Wayve accelerates autonomous driving R&D with Flyte’s scalable orchestration

Industry

Autonomous Systems

Use Cases

Data Processing
Model Training
Inference

Challenge

Wayve needed scalable orchestration to support end-to-end AV workloads.

Wayve is a leader in end-to-end embodied AI for assisted and autonomous driving. Their work spans massive datasets, GPU-intensive training, offline labeling, neural simulators (like Ghost Gym), and large-scale inference workloads. These pipelines must run reliably across large clusters while enabling rapid iteration for research teams.

Before adopting Flyte, Wayve evaluated more than a dozen orchestration solutions. They needed a system that could:

  • Launch and manage thousands of data and ML workflows
  • Scale GPU workloads efficiently across cloud clusters
  • Provide strong observability, reproducibility, and caching
  • Support heterogeneous tasks (Python, Spark, containerized jobs)
  • Allow researchers to move quickly without deep Kubernetes expertise

Flyte’s strong Kubernetes foundation, flexible APIs, and focus on reproducibility aligned with Wayve’s technical stack and R&D needs—enabling multi-cluster deployments, scalable experiment execution, and simplified workflow development.

“The ability to massively parallelise computations accelerates our development lifecycle. Researchers focus on the science rather than learning compute frameworks.”

Tom Newton

Software Engineer, Wayve

Solution

Flyte enabled massive parallelism, faster iteration, and efficient resource use.

Flyte is now the orchestration engine powering Wayve’s large-scale experiments and production pipelines. It manages workflows for data processing, offline labeling, embedding generation, dataset materialization, model training, and neural simulator inference.

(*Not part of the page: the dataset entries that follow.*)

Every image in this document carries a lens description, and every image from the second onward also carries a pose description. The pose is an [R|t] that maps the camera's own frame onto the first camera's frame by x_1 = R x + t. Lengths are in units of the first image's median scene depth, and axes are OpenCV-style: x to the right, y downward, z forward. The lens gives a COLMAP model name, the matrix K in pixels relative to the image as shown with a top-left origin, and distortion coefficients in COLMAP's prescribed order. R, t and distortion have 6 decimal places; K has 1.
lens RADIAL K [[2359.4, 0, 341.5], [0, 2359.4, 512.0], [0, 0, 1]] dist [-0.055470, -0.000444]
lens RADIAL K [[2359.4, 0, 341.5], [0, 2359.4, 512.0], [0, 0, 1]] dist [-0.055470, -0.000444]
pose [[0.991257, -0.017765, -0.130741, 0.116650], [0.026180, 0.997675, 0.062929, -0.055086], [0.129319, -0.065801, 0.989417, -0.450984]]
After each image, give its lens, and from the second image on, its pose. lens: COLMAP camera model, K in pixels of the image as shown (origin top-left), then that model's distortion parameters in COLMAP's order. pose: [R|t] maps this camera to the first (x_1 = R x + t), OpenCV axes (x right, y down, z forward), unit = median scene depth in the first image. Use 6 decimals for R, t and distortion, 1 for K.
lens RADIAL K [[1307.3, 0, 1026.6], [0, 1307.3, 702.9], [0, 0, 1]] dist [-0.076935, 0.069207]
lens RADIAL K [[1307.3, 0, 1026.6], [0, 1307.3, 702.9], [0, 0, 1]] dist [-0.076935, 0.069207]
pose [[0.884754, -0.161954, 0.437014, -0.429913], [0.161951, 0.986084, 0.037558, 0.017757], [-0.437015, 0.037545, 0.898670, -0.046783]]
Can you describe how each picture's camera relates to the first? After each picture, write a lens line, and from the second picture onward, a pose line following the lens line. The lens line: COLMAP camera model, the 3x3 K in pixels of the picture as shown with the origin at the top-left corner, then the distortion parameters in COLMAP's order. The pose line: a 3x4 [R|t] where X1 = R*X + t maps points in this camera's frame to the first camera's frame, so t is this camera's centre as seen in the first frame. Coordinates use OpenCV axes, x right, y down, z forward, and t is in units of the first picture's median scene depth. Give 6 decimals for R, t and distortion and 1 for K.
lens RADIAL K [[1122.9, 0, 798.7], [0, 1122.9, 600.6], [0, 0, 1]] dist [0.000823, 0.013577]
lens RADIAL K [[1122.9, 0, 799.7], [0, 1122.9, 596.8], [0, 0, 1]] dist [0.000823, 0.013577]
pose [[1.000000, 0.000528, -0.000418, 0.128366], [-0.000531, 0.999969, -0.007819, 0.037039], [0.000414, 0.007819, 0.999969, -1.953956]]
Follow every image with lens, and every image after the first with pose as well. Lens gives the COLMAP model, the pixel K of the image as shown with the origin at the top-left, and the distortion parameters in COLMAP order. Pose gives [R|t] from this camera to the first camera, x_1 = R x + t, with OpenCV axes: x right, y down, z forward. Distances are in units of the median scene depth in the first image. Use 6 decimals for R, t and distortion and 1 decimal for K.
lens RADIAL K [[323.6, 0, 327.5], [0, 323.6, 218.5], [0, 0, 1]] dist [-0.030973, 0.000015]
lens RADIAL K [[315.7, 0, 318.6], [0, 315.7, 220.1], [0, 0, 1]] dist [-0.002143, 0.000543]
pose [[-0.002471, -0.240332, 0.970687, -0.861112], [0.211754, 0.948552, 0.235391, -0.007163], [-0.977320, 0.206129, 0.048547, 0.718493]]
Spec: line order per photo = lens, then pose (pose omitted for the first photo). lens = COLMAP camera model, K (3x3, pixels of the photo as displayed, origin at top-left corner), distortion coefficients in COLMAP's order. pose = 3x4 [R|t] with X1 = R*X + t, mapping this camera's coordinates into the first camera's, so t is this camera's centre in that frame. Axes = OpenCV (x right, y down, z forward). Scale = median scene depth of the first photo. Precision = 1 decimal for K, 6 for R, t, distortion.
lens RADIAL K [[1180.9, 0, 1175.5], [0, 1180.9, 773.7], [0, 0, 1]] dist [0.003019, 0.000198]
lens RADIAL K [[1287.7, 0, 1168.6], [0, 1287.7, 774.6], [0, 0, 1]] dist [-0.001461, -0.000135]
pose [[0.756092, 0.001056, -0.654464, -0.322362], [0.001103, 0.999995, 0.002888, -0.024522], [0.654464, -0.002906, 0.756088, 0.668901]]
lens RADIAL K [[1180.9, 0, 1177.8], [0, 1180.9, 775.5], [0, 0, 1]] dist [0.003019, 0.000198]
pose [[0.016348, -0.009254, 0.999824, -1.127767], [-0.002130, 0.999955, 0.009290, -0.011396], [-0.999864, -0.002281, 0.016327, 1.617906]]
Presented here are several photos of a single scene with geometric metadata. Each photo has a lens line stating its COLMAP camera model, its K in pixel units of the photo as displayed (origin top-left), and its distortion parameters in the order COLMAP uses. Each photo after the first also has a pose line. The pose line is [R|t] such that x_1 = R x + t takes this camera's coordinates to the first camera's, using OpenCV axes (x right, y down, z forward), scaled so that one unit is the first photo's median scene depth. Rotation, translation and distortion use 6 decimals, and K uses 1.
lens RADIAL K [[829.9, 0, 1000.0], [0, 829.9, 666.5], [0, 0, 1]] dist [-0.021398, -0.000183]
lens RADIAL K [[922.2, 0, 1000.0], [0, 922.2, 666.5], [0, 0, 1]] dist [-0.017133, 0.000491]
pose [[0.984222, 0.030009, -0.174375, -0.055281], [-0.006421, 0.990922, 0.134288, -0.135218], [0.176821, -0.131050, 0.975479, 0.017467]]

Researchers benefit from Flyte’s abstracted infrastructure: they write Python functions while Flyte handles Kubernetes, scheduling, type safety, versioning, caching, and large-scale parallelism.

Key capabilities delivering value include:

  • Massively parallel map tasks for tens of thousands of distributed operations
  • Caching and versioning to reduce recomputation and cost
  • Multi-cluster deployments with meaningful error surfacing (OOM, resource limits)
  • Heterogeneous task support (Spark, Python, container tasks) with isolated dependencies
  • High reliability and automated retries, crucial for mission-critical AV pipelines

Wayve uses Flyte to resimulate past data—an essential technique for improving robustness. Resimulation workflows run at scale thanks to Flyte’s parallel execution and efficient compute allocation.

Flyte’s embedding workflows also enable scene summarization for similarity search, scenario classification, and dataset curation—core capabilities for modern AV research.

Flyte’s modularity and task isolation give Wayve reproducibility, cost efficiency, and simpler scaling. Wayve has even contributed upstream improvements to Flyte’s resilience and performance based on their enterprise-scale usage.

10000
+

parallel map tasks executed at once

weeks-to-days reduction in pipeline development time

significantly faster neural simulator and NeRF processing

Results

Flyte accelerated R&D velocity and scaled Wayve’s core AV workflows.

With Flyte, Wayve unlocked faster experimentation, higher reliability, and more efficient resource usage across its AV R&D pipelines.

A labeling pipeline that previously took weeks to build and deploy was delivered in a few days using Flyte’s modular workflows. Neural simulators and NeRF-based workloads scaled to new levels of parallelism—achieving speeds and reliability that were impossible before.

Flyte also improved operational visibility, allowing teams to quickly respond to failure states and optimize compute usage. Workflow modularity and dependency isolation reduced conflicts, improved task reliability, and minimized resource waste.

Flyte has become a core part of Wayve’s AI development infrastructure, enabling research teams to iterate faster, explore more data, scale simulations, and deliver production-grade AV systems with greater efficiency.